There’s no love lost between Microsoft and Google. The two goliaths are locked in competition in a variety of fronts in the tech sector, spanning from the consumer Web to enterprise operations. One of the most contentious battlegrounds is in Web-based productivity apps, where Google is trying to unseat the dominant market position that Microsoft enjoys with its Office portfolio.
Both companies are fighting aggressively for public-sector contracts, with Google recently beating out Microsoft for a major email contract with the General Services Administration. But a Microsoft executive, while acknowledging that Google has emerged as a formidable opponent, believes that the company will prevail on the collaboration front. Google disagrees. Datamation reports on the rivalry.
The battle between Google and Microsoft over cloud services is heating up. Last week, Google (NASDAQ: GOOG) won a coveted contract to provide Web services to the General Services Administration (GSA), beating out Microsoft (NASDAQ MSFT) in the process, but Microsoft isn’t taking the news lying down.

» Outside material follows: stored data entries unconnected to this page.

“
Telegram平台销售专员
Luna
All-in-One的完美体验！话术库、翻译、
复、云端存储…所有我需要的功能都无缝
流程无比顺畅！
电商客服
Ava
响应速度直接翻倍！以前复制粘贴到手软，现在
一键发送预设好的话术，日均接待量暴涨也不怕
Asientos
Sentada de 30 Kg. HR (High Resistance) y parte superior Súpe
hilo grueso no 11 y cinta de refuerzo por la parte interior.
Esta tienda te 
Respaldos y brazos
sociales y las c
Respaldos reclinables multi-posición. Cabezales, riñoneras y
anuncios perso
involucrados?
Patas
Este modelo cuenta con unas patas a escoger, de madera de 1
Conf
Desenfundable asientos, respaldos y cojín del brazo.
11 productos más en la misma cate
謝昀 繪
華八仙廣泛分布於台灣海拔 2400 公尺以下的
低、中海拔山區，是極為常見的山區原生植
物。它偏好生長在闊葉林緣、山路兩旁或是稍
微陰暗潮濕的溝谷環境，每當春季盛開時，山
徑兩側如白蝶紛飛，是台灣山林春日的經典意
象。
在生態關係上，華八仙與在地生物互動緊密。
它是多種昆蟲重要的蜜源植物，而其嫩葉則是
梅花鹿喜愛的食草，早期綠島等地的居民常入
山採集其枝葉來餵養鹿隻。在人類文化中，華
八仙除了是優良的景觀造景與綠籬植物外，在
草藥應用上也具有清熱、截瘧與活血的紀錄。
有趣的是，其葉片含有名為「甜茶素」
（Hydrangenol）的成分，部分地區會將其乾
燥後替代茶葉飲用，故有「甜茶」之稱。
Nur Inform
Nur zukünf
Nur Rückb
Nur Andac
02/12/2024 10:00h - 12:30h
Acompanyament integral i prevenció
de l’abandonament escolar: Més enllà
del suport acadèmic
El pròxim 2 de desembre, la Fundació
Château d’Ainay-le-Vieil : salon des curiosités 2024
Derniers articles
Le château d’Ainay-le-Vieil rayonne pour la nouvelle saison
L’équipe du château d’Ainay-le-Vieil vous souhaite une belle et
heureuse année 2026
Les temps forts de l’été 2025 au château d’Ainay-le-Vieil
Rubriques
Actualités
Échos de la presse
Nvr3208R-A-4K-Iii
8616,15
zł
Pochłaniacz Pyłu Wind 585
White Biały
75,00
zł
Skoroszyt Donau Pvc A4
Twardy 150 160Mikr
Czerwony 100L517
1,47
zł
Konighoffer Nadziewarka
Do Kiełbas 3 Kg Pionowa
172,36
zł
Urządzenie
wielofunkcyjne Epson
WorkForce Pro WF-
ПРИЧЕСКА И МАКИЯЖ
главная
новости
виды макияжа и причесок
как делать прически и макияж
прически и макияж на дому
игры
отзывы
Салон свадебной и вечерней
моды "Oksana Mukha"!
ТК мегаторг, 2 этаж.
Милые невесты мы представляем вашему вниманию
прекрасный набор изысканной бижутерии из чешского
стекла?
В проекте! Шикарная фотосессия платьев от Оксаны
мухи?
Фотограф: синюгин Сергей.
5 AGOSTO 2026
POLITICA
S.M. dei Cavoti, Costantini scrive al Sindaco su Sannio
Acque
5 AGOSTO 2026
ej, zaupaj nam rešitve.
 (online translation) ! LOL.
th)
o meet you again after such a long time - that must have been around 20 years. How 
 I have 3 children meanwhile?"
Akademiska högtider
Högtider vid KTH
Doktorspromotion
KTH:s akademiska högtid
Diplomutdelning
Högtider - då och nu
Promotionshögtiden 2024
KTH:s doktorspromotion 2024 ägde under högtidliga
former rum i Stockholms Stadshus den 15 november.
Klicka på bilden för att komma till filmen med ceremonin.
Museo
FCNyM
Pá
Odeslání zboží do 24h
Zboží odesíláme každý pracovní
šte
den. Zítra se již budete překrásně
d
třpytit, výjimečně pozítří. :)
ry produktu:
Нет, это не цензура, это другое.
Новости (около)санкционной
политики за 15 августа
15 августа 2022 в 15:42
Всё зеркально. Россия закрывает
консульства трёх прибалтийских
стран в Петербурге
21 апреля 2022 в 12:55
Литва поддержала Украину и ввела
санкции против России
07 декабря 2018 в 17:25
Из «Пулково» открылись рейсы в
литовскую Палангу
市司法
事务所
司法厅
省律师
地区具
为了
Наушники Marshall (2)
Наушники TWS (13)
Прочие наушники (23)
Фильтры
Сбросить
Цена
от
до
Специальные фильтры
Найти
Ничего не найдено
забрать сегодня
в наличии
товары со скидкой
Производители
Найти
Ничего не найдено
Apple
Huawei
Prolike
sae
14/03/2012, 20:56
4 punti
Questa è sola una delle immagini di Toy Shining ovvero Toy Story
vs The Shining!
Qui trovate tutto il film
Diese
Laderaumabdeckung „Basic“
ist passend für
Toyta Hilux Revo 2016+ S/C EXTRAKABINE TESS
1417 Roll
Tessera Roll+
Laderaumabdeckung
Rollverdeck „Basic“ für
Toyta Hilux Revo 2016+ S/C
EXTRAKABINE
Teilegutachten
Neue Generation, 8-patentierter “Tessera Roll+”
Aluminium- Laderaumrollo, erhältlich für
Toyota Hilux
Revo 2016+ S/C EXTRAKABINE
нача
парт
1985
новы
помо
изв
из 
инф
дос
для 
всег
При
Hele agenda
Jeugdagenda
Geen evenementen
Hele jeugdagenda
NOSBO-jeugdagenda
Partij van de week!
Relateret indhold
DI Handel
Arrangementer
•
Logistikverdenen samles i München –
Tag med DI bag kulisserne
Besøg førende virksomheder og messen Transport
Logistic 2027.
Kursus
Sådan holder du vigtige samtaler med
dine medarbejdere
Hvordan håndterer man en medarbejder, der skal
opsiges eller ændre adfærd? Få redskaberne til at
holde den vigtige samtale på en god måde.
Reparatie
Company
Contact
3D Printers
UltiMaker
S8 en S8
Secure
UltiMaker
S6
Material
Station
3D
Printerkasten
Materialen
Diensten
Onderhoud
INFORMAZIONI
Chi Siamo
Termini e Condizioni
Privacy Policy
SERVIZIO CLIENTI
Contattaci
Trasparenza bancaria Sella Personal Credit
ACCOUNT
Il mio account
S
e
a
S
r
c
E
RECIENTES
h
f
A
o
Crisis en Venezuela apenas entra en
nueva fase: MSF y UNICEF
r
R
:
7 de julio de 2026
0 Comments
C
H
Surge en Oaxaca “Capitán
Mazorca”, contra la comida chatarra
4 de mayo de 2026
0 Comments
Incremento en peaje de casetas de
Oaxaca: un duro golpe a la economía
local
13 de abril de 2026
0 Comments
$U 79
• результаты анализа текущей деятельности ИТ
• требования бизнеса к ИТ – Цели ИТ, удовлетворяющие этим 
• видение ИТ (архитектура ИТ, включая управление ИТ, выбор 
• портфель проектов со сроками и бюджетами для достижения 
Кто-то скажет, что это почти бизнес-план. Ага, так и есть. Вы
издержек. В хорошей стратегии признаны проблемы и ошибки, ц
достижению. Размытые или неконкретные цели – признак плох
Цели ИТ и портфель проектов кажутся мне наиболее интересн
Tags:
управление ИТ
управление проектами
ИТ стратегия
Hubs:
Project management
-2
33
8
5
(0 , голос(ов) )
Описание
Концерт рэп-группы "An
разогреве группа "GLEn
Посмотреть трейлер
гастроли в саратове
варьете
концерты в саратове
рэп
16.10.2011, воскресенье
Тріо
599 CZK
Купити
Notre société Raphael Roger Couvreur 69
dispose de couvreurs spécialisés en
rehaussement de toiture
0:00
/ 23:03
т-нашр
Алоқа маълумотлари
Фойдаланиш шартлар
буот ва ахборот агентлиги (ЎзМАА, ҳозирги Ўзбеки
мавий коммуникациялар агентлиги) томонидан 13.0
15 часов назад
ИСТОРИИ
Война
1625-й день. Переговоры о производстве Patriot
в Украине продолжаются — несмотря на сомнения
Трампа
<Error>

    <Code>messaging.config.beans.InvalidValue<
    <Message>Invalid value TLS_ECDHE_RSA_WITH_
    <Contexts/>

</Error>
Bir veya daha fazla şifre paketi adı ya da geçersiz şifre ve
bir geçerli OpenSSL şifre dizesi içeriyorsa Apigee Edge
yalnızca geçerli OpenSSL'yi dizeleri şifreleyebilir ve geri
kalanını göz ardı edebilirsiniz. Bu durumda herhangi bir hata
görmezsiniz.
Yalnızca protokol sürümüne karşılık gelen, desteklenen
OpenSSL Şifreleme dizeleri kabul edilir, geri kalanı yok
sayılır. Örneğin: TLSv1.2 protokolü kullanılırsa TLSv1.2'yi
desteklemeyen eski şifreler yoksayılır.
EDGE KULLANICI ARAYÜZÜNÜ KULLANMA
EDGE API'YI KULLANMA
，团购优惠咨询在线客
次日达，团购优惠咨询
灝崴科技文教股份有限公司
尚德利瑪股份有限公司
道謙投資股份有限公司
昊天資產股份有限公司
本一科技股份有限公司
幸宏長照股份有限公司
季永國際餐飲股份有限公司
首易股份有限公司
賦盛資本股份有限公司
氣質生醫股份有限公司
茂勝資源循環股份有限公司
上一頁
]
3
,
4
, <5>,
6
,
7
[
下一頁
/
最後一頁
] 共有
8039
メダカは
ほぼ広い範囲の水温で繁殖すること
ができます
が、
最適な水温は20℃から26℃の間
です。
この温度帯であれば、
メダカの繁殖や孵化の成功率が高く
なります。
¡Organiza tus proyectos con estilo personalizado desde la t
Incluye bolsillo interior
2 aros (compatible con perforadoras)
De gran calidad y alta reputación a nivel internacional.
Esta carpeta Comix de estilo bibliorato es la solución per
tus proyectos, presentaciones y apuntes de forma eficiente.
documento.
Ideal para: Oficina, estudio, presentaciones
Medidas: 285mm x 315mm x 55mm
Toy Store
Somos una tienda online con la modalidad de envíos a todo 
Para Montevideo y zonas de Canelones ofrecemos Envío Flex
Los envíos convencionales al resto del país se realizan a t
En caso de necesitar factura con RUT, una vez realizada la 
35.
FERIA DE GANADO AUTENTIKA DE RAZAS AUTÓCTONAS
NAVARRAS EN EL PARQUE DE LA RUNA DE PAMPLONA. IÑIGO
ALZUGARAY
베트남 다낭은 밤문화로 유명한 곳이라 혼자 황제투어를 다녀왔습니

“That contract is email only. They (the GSA) still use Office on the desktop and we can win on the collaboration side,” Thomas Rizzo, Microsoft’s senior director of online services, told InternetNews.com during a wide-ranging interview. “We’ve had lots of government wins, including the Department of Defense for Exchange, the Army, the Air Force and city governments,” he added. (A Google spokesman says the GSA will be using Google’s collaboration tools).